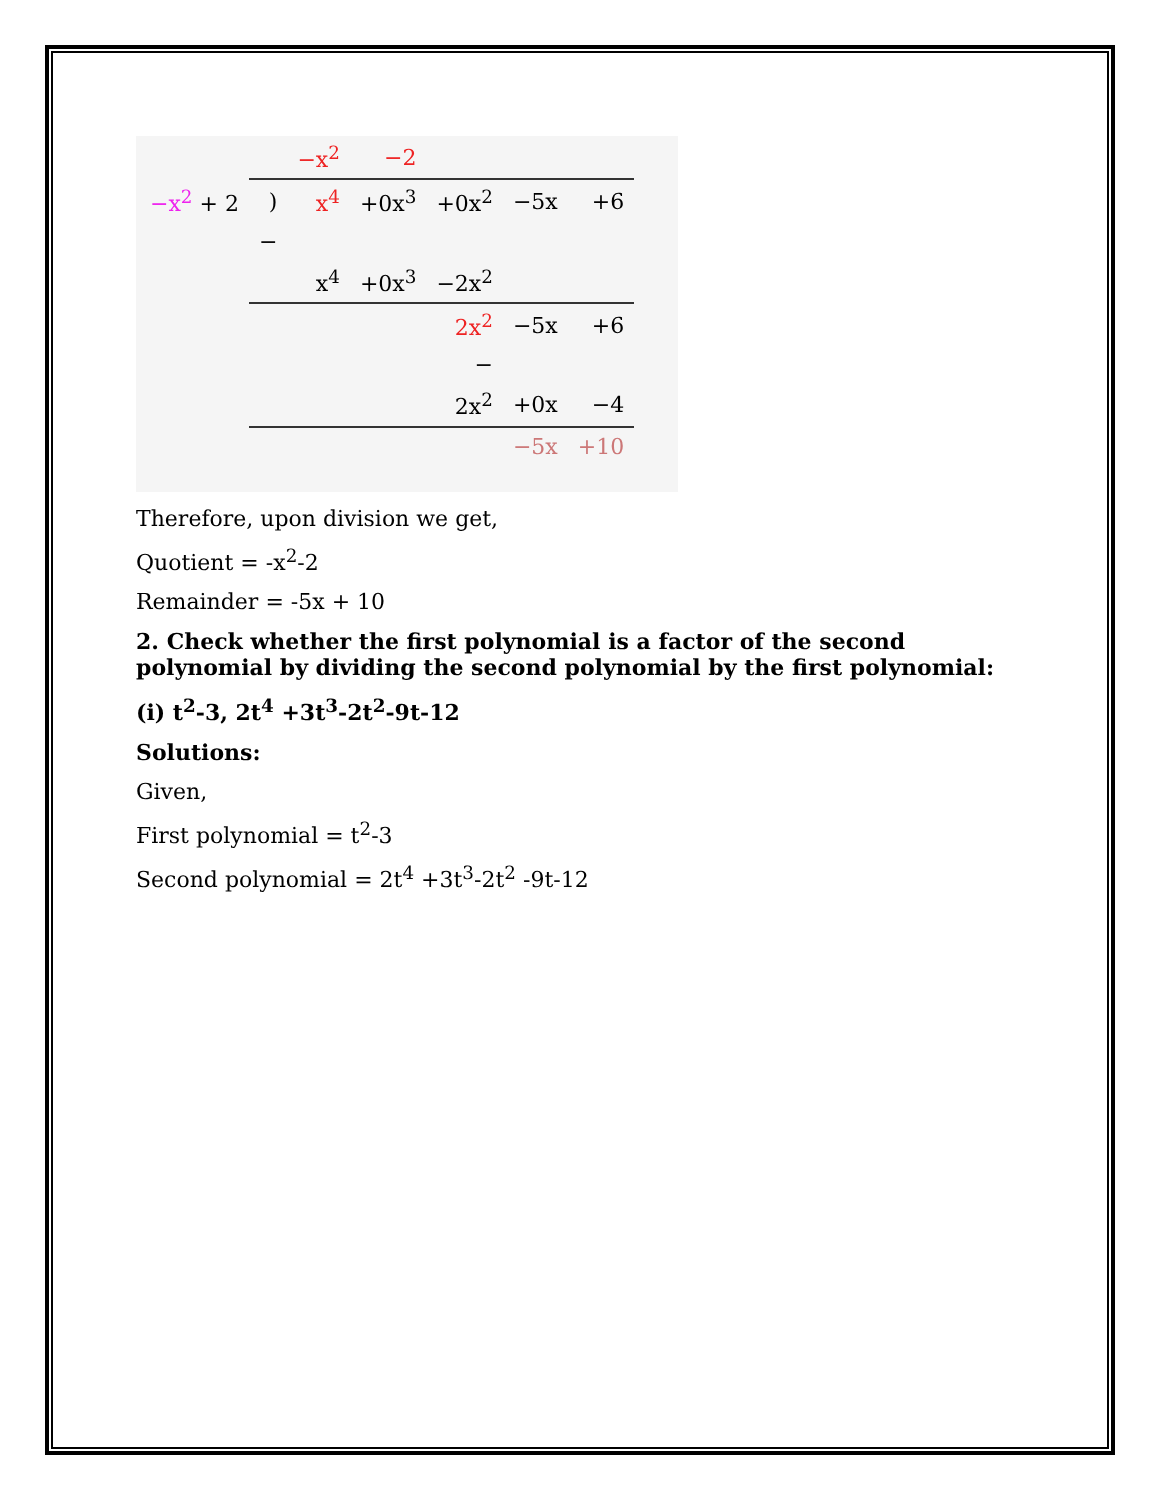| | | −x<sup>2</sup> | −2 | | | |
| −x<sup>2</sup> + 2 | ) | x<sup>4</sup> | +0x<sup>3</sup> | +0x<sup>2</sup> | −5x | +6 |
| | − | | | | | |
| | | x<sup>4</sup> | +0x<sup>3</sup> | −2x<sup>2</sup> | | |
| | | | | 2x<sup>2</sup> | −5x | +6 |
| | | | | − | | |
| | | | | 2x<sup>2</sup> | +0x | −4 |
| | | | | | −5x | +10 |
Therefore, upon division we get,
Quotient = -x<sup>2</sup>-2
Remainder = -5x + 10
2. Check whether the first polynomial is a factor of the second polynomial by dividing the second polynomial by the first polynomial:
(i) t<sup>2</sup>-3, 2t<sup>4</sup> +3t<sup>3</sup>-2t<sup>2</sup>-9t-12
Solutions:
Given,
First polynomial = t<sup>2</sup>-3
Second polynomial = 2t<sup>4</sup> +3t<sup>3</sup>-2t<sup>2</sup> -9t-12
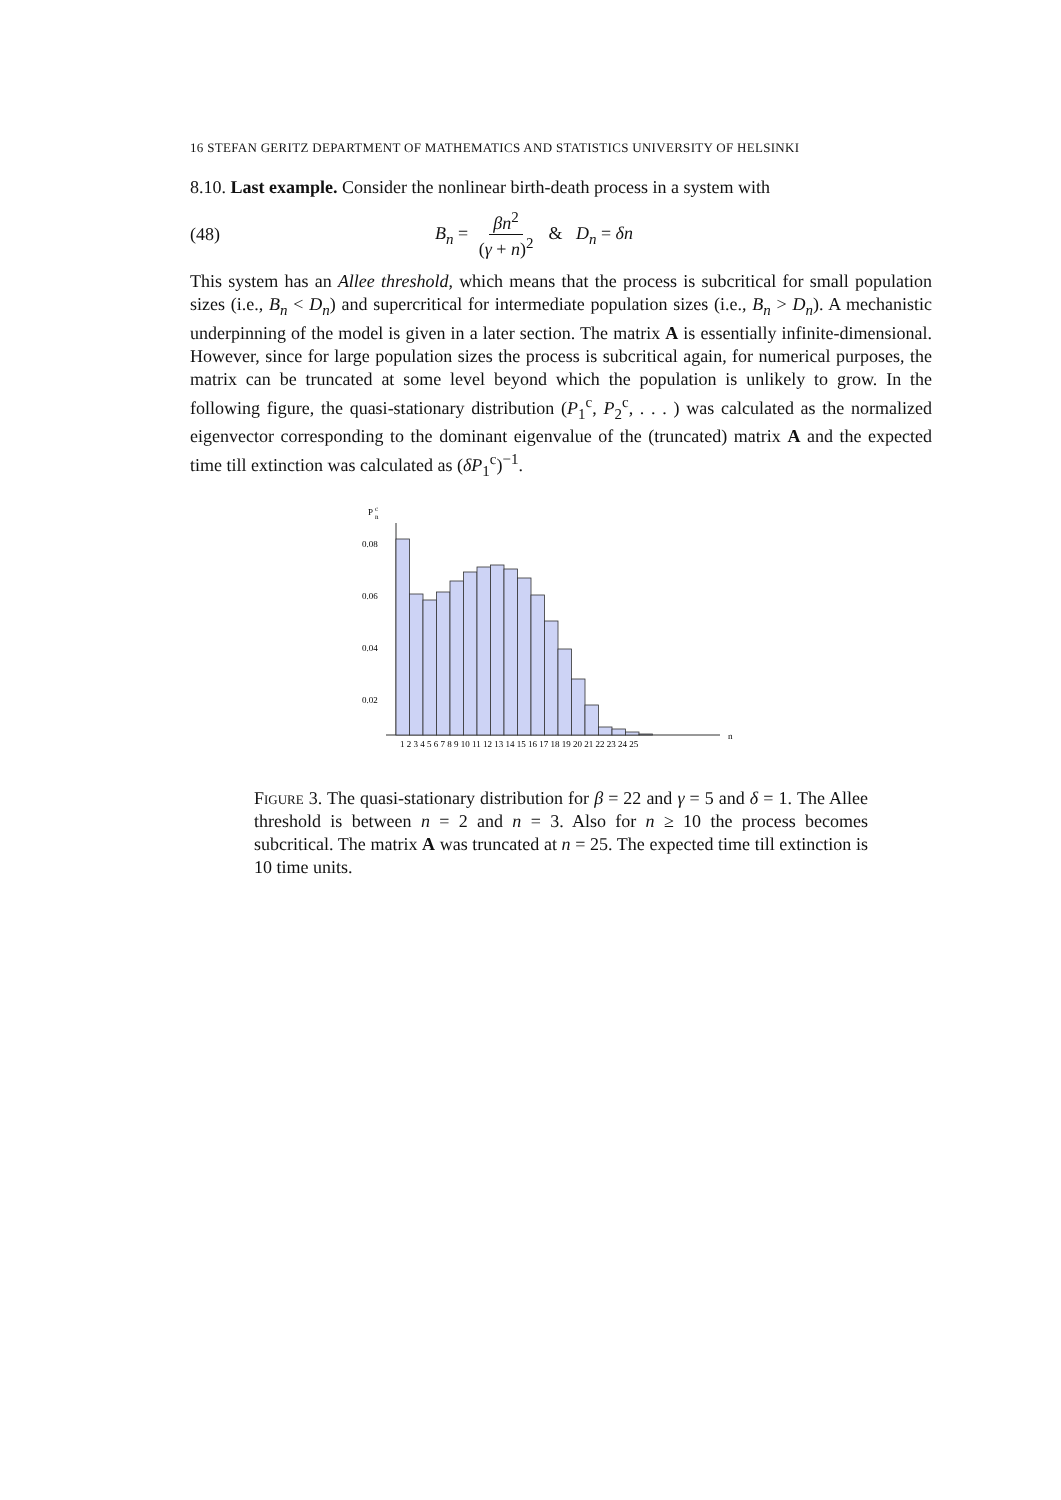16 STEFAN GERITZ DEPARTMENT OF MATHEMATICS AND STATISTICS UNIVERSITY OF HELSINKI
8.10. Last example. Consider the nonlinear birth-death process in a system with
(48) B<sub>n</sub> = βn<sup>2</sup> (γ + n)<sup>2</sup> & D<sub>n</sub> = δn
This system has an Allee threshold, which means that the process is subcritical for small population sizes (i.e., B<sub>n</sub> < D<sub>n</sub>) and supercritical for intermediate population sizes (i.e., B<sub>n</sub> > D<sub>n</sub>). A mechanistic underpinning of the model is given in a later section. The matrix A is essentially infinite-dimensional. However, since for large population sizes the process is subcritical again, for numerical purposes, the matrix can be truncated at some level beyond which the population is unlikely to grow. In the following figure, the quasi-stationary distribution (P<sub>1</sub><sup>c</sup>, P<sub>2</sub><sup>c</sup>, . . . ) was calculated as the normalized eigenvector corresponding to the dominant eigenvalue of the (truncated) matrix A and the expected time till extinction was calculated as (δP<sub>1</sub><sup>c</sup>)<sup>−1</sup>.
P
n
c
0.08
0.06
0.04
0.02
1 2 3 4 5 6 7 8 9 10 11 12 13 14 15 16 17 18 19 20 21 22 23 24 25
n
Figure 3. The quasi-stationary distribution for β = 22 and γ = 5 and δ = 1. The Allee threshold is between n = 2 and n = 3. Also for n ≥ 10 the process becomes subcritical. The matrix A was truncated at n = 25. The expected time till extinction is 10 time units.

■ **Problem description**: Print the records above exactly as they stand, but leave out the pictures.

■ **Response to this exercise**:
| | | −x<sup>2</sup> | −2 | | | |
| −x<sup>2</sup> + 2 | ) | x<sup>4</sup> | +0x<sup>3</sup> | +0x<sup>2</sup> | −5x | +6 |
| | − | | | | | |
| | | x<sup>4</sup> | +0x<sup>3</sup> | −2x<sup>2</sup> | | |
| | | | | 2x<sup>2</sup> | −5x | +6 |
| | | | | − | | |
| | | | | 2x<sup>2</sup> | +0x | −4 |
| | | | | | −5x | +10 |
Therefore, upon division we get,
Quotient = -x<sup>2</sup>-2
Remainder = -5x + 10
2. Check whether the first polynomial is a factor of the second polynomial by dividing the second polynomial by the first polynomial:
(i) t<sup>2</sup>-3, 2t<sup>4</sup> +3t<sup>3</sup>-2t<sup>2</sup>-9t-12
Solutions:
Given,
First polynomial = t<sup>2</sup>-3
Second polynomial = 2t<sup>4</sup> +3t<sup>3</sup>-2t<sup>2</sup> -9t-12
16 STEFAN GERITZ DEPARTMENT OF MATHEMATICS AND STATISTICS UNIVERSITY OF HELSINKI
8.10. Last example. Consider the nonlinear birth-death process in a system with
(48) B<sub>n</sub> = βn<sup>2</sup> (γ + n)<sup>2</sup> & D<sub>n</sub> = δn
This system has an Allee threshold, which means that the process is subcritical for small population sizes (i.e., B<sub>n</sub> < D<sub>n</sub>) and supercritical for intermediate population sizes (i.e., B<sub>n</sub> > D<sub>n</sub>). A mechanistic underpinning of the model is given in a later section. The matrix A is essentially infinite-dimensional. However, since for large population sizes the process is subcritical again, for numerical purposes, the matrix can be truncated at some level beyond which the population is unlikely to grow. In the following figure, the quasi-stationary distribution (P<sub>1</sub><sup>c</sup>, P<sub>2</sub><sup>c</sup>, . . . ) was calculated as the normalized eigenvector corresponding to the dominant eigenvalue of the (truncated) matrix A and the expected time till extinction was calculated as (δP<sub>1</sub><sup>c</sup>)<sup>−1</sup>.
P
n
c
0.08
0.06
0.04
0.02
1 2 3 4 5 6 7 8 9 10 11 12 13 14 15 16 17 18 19 20 21 22 23 24 25
n
Figure 3. The quasi-stationary distribution for β = 22 and γ = 5 and δ = 1. The Allee threshold is between n = 2 and n = 3. Also for n ≥ 10 the process becomes subcritical. The matrix A was truncated at n = 25. The expected time till extinction is 10 time units.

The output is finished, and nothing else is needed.